Postmortem of a crash.

We're getting to the point in our development at IMVU where we're starting to have to fix some of the harder, more obscure, crash bugs. I spent the last week on one, and I wanted to write about what it was and the process we used to find it.

First, IMVU has a very good automated bug reporting system. Crashes, unclean shutdowns, and a couple other types of errant behavior get automatically reported and entered into our bug database. Most crashes (read: exceptions) are reported via our normal crash handling logic, along with some basic system information and both Python and C++ stack traces. There are some scenarios, however, where our normal mechanisms do not get a chance to handle the error. In these cases, we've got a "last-chance handler" which writes the exception information to a file, which is then submitted as part of the next report. The biggest omission from our automated reporting is deadlock detection.

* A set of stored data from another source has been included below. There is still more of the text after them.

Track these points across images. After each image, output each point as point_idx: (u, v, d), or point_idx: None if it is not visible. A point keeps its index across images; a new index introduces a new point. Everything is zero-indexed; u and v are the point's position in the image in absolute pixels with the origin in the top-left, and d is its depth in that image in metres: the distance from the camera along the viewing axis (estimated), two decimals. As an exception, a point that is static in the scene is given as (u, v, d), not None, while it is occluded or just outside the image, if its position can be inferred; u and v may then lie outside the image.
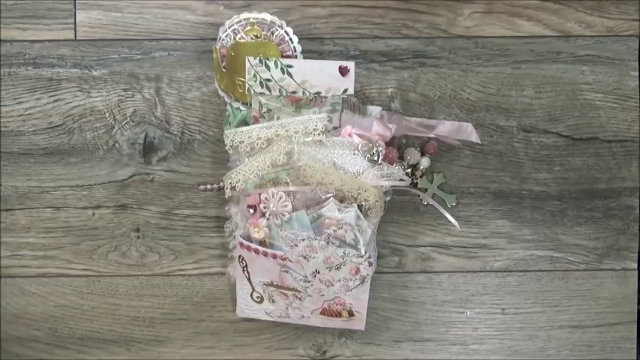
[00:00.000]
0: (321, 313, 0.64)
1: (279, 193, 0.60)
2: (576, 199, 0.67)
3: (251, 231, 0.61)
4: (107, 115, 0.66)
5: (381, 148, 0.61)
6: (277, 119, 0.61)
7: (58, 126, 0.66)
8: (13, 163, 0.66)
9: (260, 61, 0.61)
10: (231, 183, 0.61)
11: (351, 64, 0.62)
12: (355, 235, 0.59)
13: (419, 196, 0.66)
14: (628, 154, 0.67)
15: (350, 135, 0.61)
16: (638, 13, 0.66)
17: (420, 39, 0.66)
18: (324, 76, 0.61)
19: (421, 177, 0.66)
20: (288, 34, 0.63)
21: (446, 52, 0.66)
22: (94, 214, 0.67)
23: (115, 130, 0.66)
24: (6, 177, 0.66)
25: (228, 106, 0.64)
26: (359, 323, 0.65)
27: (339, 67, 0.61)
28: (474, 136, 0.63)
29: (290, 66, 0.61)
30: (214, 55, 0.63)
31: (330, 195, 0.60)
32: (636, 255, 0.68)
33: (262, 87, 0.62)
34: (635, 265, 0.68)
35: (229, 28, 0.63)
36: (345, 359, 0.68)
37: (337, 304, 0.63)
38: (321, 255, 0.60)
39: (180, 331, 0.68)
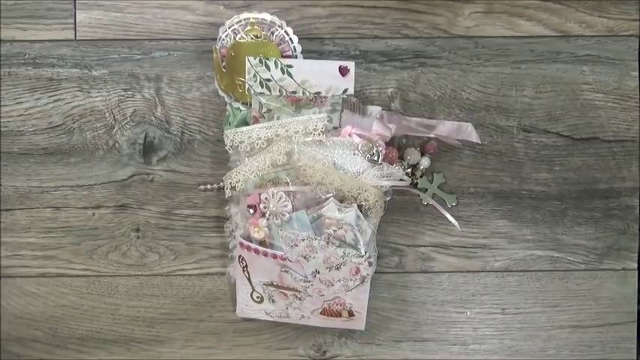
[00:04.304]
0: (321, 313, 0.64)
1: (279, 193, 0.60)
2: (576, 199, 0.67)
3: (251, 231, 0.61)
4: (107, 115, 0.66)
5: (381, 148, 0.61)
6: (277, 119, 0.61)
7: (58, 126, 0.66)
8: (13, 163, 0.66)
9: (260, 61, 0.61)
10: (231, 183, 0.61)
11: (351, 64, 0.62)
12: (355, 235, 0.59)
13: (419, 196, 0.66)
14: (628, 154, 0.67)
15: (350, 135, 0.61)
16: (638, 13, 0.66)
17: (420, 39, 0.66)
18: (324, 76, 0.61)
19: (421, 177, 0.66)
20: (288, 34, 0.62)
21: (446, 52, 0.66)
22: (94, 214, 0.67)
23: (115, 130, 0.66)
24: (6, 177, 0.66)
25: (228, 106, 0.64)
26: (359, 323, 0.65)
27: (339, 67, 0.61)
28: (474, 136, 0.63)
29: (290, 66, 0.61)
30: (214, 55, 0.63)
31: (330, 195, 0.60)
32: (636, 255, 0.68)
33: (262, 87, 0.62)
34: (635, 265, 0.68)
35: (229, 28, 0.63)
36: (345, 359, 0.68)
37: (337, 304, 0.63)
38: (321, 255, 0.60)
39: (180, 331, 0.68)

Dusty discovered a deadlock in Python's logging module:

import logging
logger = logging.getLogger('logger')
logger.addHandler(logging.StreamHandler())
logger.setLevel(logging.INFO)

class C:
    def __str__(self):
        logger.info('C.__str__')
        return 'C'

logger.info('test')
logger.info(C())

Logging from an object that's being logged tries to acquire a non-recursive lock twice on the same thread. First rule of avoiding deadlocks: never call back into user code while a lock is held. In this simple case, a recursive lock would have sufficed. We decided to simply disable the logging.Handler lock; after all, garbled log file output isn't so bad, and it's better than deadlocking.

def nullfunc(*args): pass
logging.Handler.acquire = nullfunc
logging.Handler.release = nullfunc

That seemed to fix the problem. Except for the intermittent crash reports we started getting (to be specific, last chance crashes), inside of the CRT via Python's file functions. The exception was a null pointer access and the stack looks like:

PYTHON23!0x000baa00 -                         - PyFile_Type
PYTHON23!0x0003ac27 -                         - PyFile_SetEncoding
  MSVCRT!0x00030a06 -                         - clearerr
   ntdll!0x00001010 -                         - RtlEnterCriticalSection

Well that's weird. PyFile_Type isn't a function... and PyFile_SetEncoding doesn't call clearerr as far as I can tell. But a test program that calls clearerr(NULL) does indeed raise the same exception. But why would Python call clearerr on a null FILE* pointer?

It was around this time I noticed the crashes happened during log rollover. We use Python's RotatingFileHandler to rotate through a fixed set of fixed-size log files. Things started to click in my mind, and after a few lucky google searches, I found out that Python file objects (PyFileObject) are not thread-safe. There was some discussion on Python-dev, but no actionable conclusion was reached. The long and short is that if you have two threads working on the same file at the same time, the results are undefined. More specifically, if one thread closes a file while another tries to write, you can get into a situation where f->f_fp is NULL, and clearerr(NULL) raises an exception. (Ah ha!)

But why are two threads working on a file object at the same time? Oh right! We disabled the logging synchronization earlier... so if one thread decides it's time to rollover, it starts closing files and doing its internal shuffling, all while another thread is trying to output log statements. Oops! The "proper" fix involves reaching into the deadlock-prone logging module and replacing its nonrecursive lock with the recursive equivalent.

Lesson learned: it's very hard to understand the consequences of changes to synchronization code. Also, without our crash reporting system, we would have never found this problem.

Imported Comments [?]

hiretsukan on May 7, 2006

Logging should really be doing the str into a local before ever grabbing the lock. A string conversion is a rather silly (and theoretically expensive) operation to perform inside a lock.

thespeedbump on May 7, 2006

Yeah. You could also do the string-ification before taking the lock, but that might involve breaking custom handlers that assume that emit() is given an un-formatted record.

Switching the lock out for a recursive lock keeps all the pre-existing behaviour unchanged, which makes it the more compelling solution in my eyes.

timothyfitz on May 11, 2006

How long did that take to find and fix?

anonymous on May 11, 2006

A week including a bunch of work to bring the legacy bug reporting subsystem under test coverage.

aegisknight on May 11, 2006

Oops that was me.

ouch bet you're pretty sick of it by now. How much Python does IMVU use? I wasn't even aware it was in use.

Most of the app is written in Python. :)

anonymous on Jul 14, 2006

my log in screen keeps telling me dat i did not sign off properly last time. when the log in screen does come in, and i put in my password, nothing comes up. it keeps telling me i logged off on the home page , i cant log in. plese someone help me. my e mail is esanfijo@aol.com

anonymous on Mar 23, 2008

Python - You serious ? You gotta have to write the rendering stuff in C++ I would imagine

inhahe on Mar 8, 2009

i was thinking maybe they left that up to directx etc.